# Metre Hurdle in SchH



## Gillian Schuler (Apr 12, 2008)

I was going to "jump" Howard Gaines thread about pre-agility but thought better of it.

I always taught my dogs to jump over jumps of about 50 - 60 cm when they were younger, moving up to 1 m as soon they were physically well developed. Definitely no retrieving over the jumps at this stage. My idea was to have them follow the command and not just leap after the dumbell.

The other night we had a discussion with a club member who is an international performance judge and very experienced. He teaches the dog to jump over the 1 metre jump *first*, also without retrieving, and, when the retrieving is 100%, he makes him retrieve over 50-60 cm jumps, stepping it up to 1 m.

This way he says, the dog will never "scrape" the jump thereby eliminating all those clever devices to make sure he doesn't.

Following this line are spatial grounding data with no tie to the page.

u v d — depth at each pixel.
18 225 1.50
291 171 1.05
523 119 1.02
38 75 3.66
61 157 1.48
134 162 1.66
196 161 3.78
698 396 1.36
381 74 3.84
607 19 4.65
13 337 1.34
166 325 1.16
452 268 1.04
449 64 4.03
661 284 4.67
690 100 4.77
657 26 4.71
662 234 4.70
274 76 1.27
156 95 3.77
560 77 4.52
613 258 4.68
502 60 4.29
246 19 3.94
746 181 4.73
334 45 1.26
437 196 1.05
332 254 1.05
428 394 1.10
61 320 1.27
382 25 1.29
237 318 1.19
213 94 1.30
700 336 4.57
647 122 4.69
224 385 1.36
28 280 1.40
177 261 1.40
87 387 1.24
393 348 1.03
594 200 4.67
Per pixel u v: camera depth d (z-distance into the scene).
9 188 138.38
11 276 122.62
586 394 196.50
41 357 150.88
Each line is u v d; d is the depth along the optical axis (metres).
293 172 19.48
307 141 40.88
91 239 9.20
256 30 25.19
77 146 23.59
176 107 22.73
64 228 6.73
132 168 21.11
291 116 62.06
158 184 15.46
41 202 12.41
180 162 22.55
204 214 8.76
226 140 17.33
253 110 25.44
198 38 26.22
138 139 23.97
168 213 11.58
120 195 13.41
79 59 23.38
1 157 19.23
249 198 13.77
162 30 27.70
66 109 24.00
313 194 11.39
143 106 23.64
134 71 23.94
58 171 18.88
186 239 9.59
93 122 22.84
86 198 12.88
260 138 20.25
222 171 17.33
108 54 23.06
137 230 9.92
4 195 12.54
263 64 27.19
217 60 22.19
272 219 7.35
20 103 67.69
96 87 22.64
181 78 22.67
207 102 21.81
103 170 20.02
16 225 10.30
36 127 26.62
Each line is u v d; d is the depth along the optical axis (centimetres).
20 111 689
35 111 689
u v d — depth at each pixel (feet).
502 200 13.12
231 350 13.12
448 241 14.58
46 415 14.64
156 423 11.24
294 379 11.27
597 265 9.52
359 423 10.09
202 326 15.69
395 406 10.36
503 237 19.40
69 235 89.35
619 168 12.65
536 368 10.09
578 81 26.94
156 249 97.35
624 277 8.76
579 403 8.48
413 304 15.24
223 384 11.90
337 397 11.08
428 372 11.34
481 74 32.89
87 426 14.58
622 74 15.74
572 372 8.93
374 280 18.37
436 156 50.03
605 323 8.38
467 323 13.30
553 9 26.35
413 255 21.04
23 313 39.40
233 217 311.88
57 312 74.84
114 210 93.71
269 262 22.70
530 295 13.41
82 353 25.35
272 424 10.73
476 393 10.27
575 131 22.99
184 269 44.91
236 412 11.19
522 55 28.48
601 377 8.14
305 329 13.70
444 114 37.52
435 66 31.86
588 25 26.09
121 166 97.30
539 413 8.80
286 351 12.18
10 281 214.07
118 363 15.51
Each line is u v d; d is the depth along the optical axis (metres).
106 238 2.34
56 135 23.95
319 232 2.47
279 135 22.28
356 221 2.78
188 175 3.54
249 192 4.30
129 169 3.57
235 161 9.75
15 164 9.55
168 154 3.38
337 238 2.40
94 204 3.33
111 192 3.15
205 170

We have two kangaroos who jump higher than they have to anyway so I'm wondering what others think.


----------



## Anne Vaini (Mar 15, 2007)

I'd agree on that. I like canine high jump. Fun stuff. 

Anyhow, I've noticed that my dogs have a harder time with the low jumps (under 36") than the higher jumps (over 48"). The dog in my avatar will kick 12", 18" and 24" jumps everytime, but has no problem with anything between 42" and 50." Go figure.

Teaching correct jumping form seems to be the most important part for getting good jumping. 

Some "kangaroo" jumpers have narrow jump arcs and will start kicking the jump when retrieving or when it's raised. These dogs need to learn to jump away from the hurdler (using hoops, sticks) then bring the jump back to the hurdle. Changing the jump height can mask or lessen the problems, but won't solve them.


----------